Kurz vor dem Abschied von den Beiden, stieß unser lieber Freund und Helfer Sascha zu uns. Da er uns schon auf der Testfahrt im März begleitet und unterstützt hatte, freuen wir uns, dass er uns jetzt auch wieder einen ganzen Tag begleiten wird. Vor allem, da Andreas und ich jetzt, abwechselnd auf das Rad von Sascha steigen können und Sascha mal einen Tag lang, auf dem Rücksitz des Tandems Schwerstarbeit leisten kann 😄. Als ich vorhin das erste mal sein Fahrrad übernehmen durfte, dachte ich im ersten Moment, dass er einen E-Antrieb am Rad hat. Wahnsinn, Fahrräder fahren ja eigentlich von allein. Ich hoffe Andreas kommt heute erst ganz spät auf den Gedanken, mit mir zu tauschen 😅.

Kleiner Stop am technischen Museum von Dessau

Im technischen Museum Dessau

Wir waren gerade mal ein paar hundert Meter gefahren, da sahen wir ein Großes Flugzeug auf einer Freifläche stehen und machten gleich eine kurze Pause, da die Kulisse einfach zu interessant aussah. Auch der ehemalige Windkanal zu aerodynamischen Testverfahren von Flugzeugteilen, war sehr beeindruckend!

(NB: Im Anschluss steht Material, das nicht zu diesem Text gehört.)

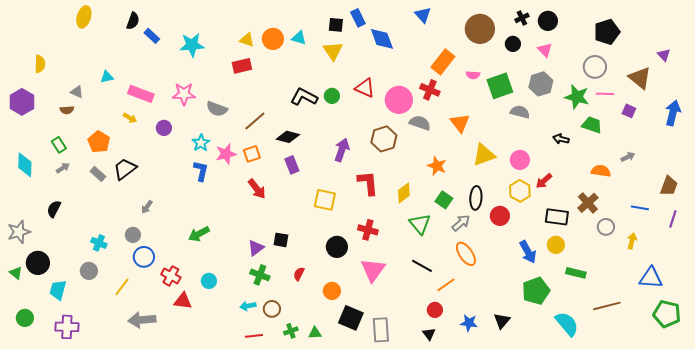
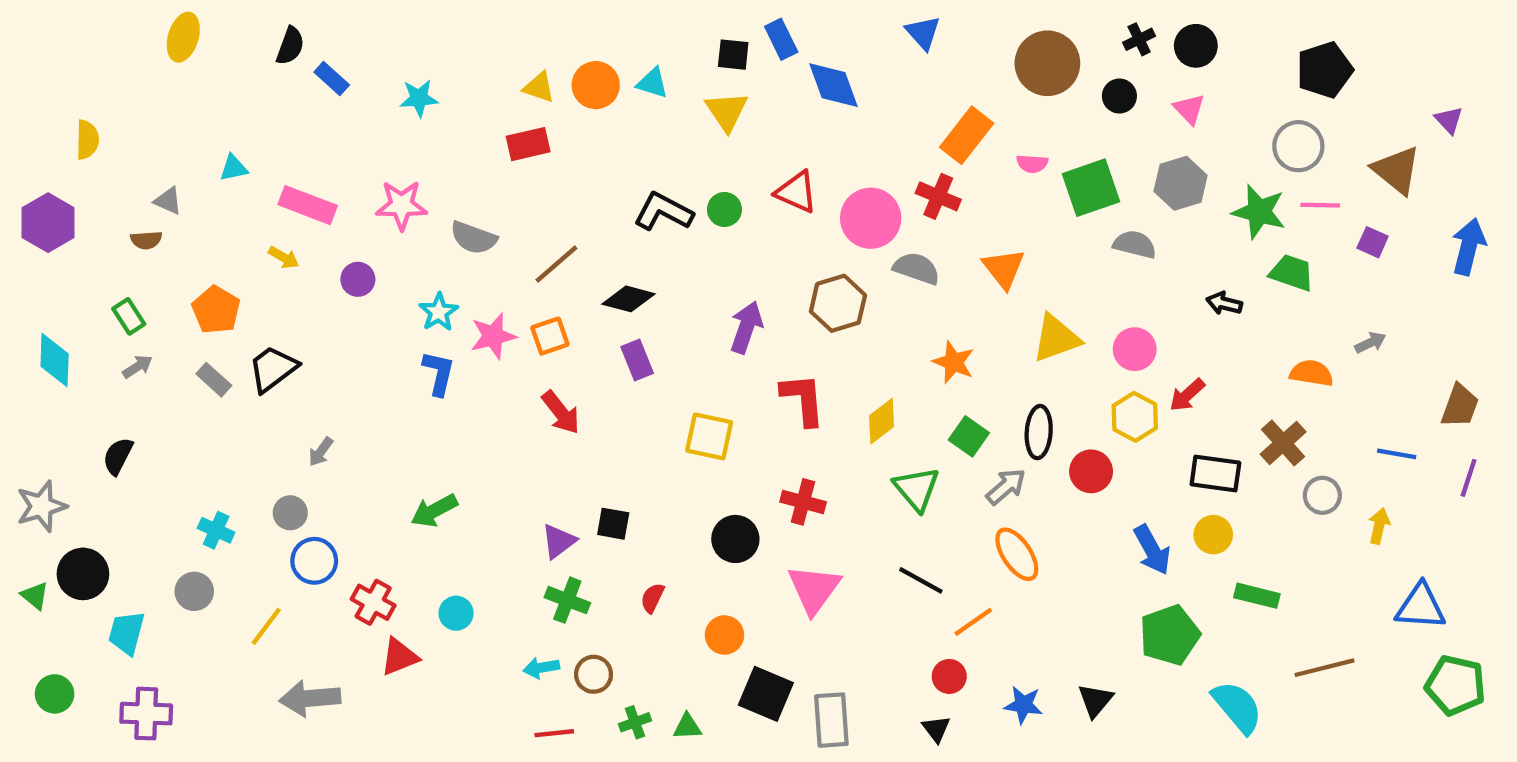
cyan star: (192, 45) -> (419, 98), size x0.7
red triangle: (183, 301) -> (399, 657), turned -30

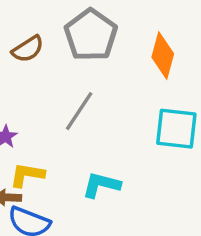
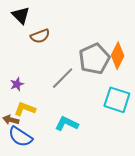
gray pentagon: (91, 35) -> (94, 59), moved

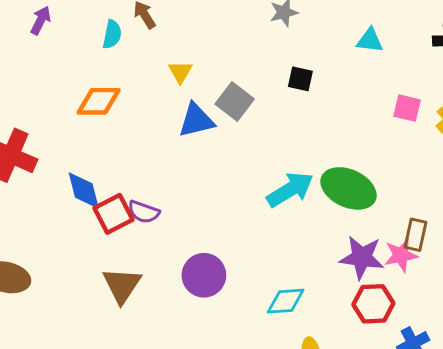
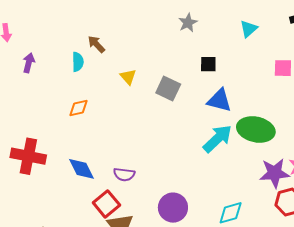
cyan triangle: (370, 40) -> (249, 29), turned -36
orange diamond: (99, 101) -> (79, 108), size x0.7
blue triangle: (196, 120) -> (219, 100), moved, turned 40
red square: (113, 214) -> (106, 204), moved

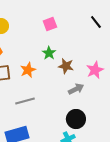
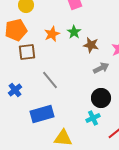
orange star: (28, 70) -> (52, 34), moved
gray line: (25, 101) -> (50, 80), turned 66

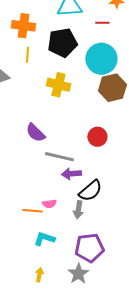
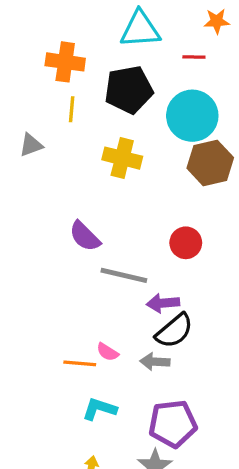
purple arrow: (71, 174) -> (163, 303), moved
pink semicircle: (49, 204) -> (108, 352), turned 40
gray arrow: (78, 210) -> (155, 362), turned 84

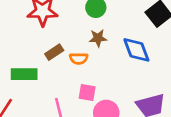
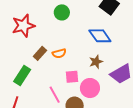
brown star: (98, 38) -> (96, 62), moved
green rectangle: (24, 74) -> (22, 75), turned -42

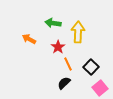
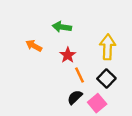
yellow arrow: (78, 32) -> (108, 47), moved
pink square: (100, 88) -> (97, 103), moved

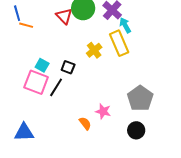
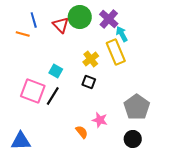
blue line: (17, 13) -> (34, 20), moved
cyan square: (42, 65) -> (56, 71), moved
black square: (68, 67) -> (89, 82), moved

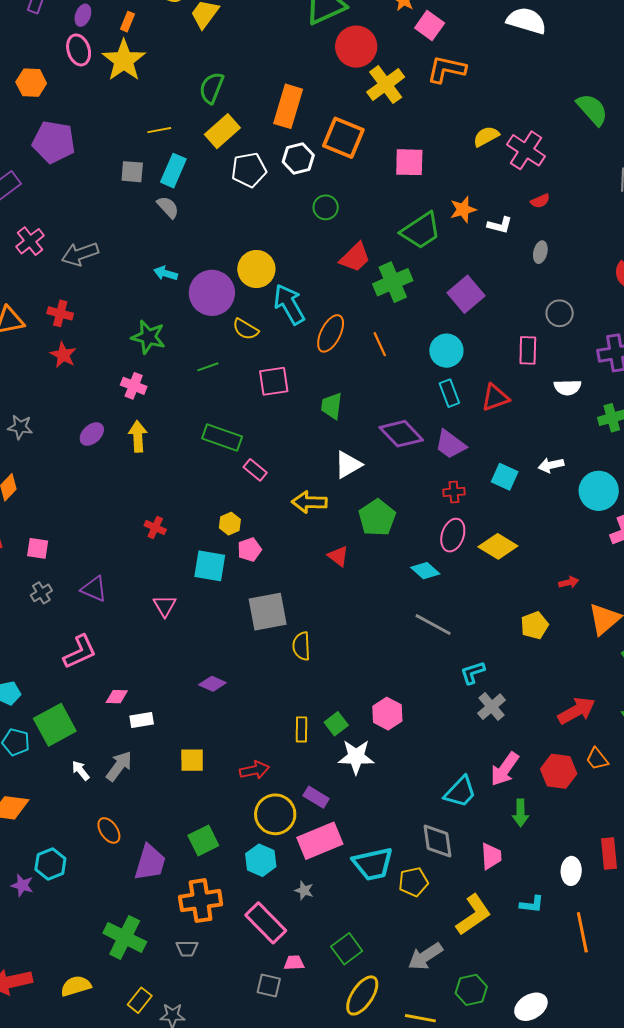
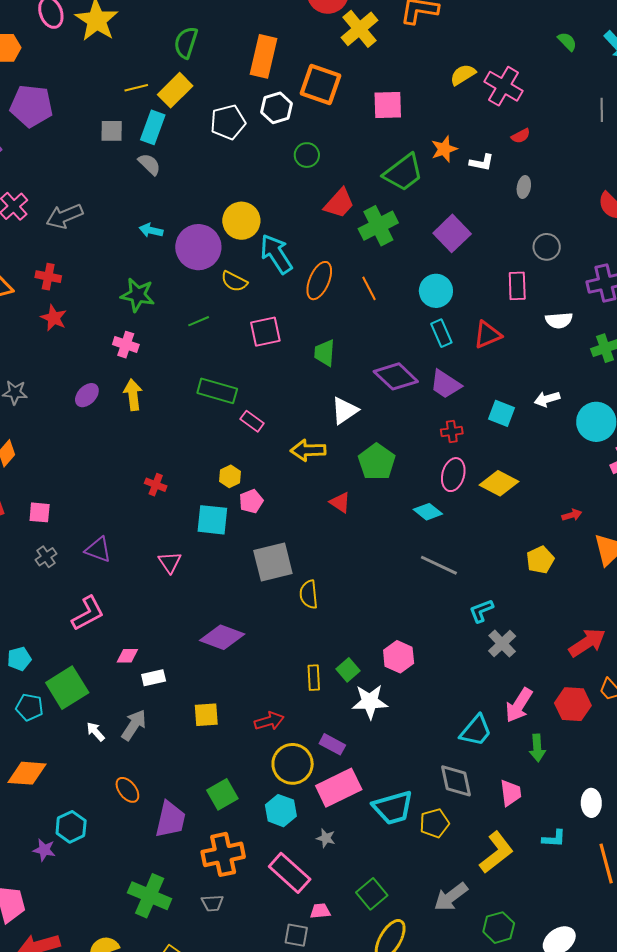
green semicircle: (592, 109) -> (567, 41), size x0.6
yellow rectangle: (222, 131) -> (175, 90), moved
purple diamond: (212, 684) -> (222, 637), size x1.6

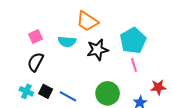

Windkanal im Museum Dessau

15:15 Uhr: In Aken kleine Reperatur und ab über die Fähre

Jetzt sind wir wieder auf der rechten Seite der Elbe und haben es mal wieder geschafft die Überfahrt kostenlos zu bekommen und ein paar Leute mit dem Gefühl zurückzulassen, heute etwas besonderes erlebt zu haben. In Aken haben wir eine lange Pause gemacht, die Gabel des Hängers nachgezogen und mit unseren Familien telefoniert. Nach einigen Leckerbissen, die von unserem gestrigen Großeinkauf noch völlig unangetastet waren, fuhren wir wieder einmal über die Fähre, die wir erfolgreich mit Musik bezahlen konnten und zusätzlich einiges im Hut gelandet ist.

Fähre bei Aken

Weiter ging es über kleine Orte mit einigen Pausen und wunderschönen, entspannten Waldwegen, die nur ein wenig Konzentration bedurften, da sie aus schmalen Petonstreifen bestanden.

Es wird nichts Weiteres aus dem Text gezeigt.